If you're familiar with "How To with John Wilson," you know that it's an often weird, always funny, and strangely moving portrait of the world through host and creator Wilson's eyes, following him as he talks to people from all walks of life and tries to learn lessons he wouldn't on his own. It's also ending after its upcoming third season, and according to Wilson, it's thanks to the fact that filming Season 2 of "How To" was so stressful that he thought it would be a good call to close up shop after just one more round.

Wilson, a quiet and seemingly sweet man, really delves into people's psyches for the show, and this showed in Season 2, where he tried to learn to be "spontaneous" or how to remember dreams. "As we were premiering Season 2 and I started to write Season 3, I started to conceive of this as the last season," Wilson told the New York Times. "I really wanted to end on a strong note, and there was a lot of psychologically and emotionally stressful stuff that happened in Season 2 and also in Season 3."

Plus? He just really likes trilogies. "There are only three seasons of 'Jackass,'" he told the NYT at the start at the interview.

What is How To with John Wilson about?

Since "How To with John Wilson" premiered in the fall of 2020, stranger shows have definitely made waves — including "The Rehearsal," which is also part of the HBO family and which is created by Nathan Fielder, an executive producer who works alongside Wilson. In the first season, Wilson went on deep dives that became entirely new things — we genuinely can't describe the episode about furniture covers on this fine, family-friendly site — and closed out Season 1 with an unexpectedly heartfelt portrait about the beginning of the COVID-19 pandemic. Wilson never mocks his interviewees but treats them with genuine respect and approaches them with real curiosity, turning a study that could skew cruel into something oddly sweet.

For Wilson's part, he's still amazed that anybody wanted to make the show. Reminded by the NYT that he said it was a "miracle" that his series got made, Wilson said, "One thing that [executive producer and comedian] Nathan Fielder said when we were in the meeting with HBO initially was like, when I watch John's stuff, I start to see the world in that way. The perspective of the show was something I took a lifetime to develop, through watching films and watching people and being bored. I think boredom is one of my great ways of inspiring myself."

What will John Wilson do when his eponymous show ends?

So what are the next steps for Wilson, a talented and innovative creator with an HBO series under his belt? As Wilson told the NYT, his projects might stay personal as he keeps creating, but he also wants to try new things — which makes sense, considering that "How To with John Wilson" centers around Wilson himself, and he's done that already.

"It's not that I won't make personal things in the future. I just think the work is going to mutate in a way as it moves forward.

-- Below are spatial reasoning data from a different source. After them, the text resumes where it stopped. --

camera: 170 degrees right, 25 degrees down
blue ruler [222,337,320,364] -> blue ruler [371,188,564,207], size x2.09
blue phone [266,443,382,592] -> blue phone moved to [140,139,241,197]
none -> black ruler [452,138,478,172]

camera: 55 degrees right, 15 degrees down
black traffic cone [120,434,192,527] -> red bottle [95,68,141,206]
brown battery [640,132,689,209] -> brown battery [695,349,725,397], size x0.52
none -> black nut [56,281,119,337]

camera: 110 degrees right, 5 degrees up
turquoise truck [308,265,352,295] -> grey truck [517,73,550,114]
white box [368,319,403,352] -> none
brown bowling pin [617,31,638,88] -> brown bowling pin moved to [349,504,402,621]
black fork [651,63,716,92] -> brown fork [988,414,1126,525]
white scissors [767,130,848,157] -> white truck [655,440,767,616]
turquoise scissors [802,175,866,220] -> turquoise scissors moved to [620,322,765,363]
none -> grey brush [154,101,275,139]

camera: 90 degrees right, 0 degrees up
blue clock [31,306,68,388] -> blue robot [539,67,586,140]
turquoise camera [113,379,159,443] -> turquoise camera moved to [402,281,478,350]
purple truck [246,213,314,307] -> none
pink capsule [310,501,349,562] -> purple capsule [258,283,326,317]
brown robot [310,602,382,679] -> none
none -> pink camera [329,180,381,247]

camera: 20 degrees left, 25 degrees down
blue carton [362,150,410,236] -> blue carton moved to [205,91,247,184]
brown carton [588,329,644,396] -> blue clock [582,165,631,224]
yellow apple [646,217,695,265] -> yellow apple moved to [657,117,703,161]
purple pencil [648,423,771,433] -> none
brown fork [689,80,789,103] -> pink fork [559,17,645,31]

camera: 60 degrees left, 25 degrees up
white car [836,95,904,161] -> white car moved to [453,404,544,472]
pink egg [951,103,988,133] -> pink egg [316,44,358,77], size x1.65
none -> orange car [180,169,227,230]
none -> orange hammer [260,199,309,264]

I want to keep making more stuff that I want to see in the world that doesn't exist yet. I made one book of things I found on Craigslist, and I'm now making a Volume 2."

So what's the wildest thing that Wilson's found thus far? "A listing for two sets of closet doors. The seller claims they're from a Kips Bay apartment once rented by a pre-fame Heidi Klum." According to Wilson, they're also free.

The third and final season of "How To with John Wilson" started airing on July 28. It airs every Friday on HBO at 11 PM EST and is available to stream afterwards.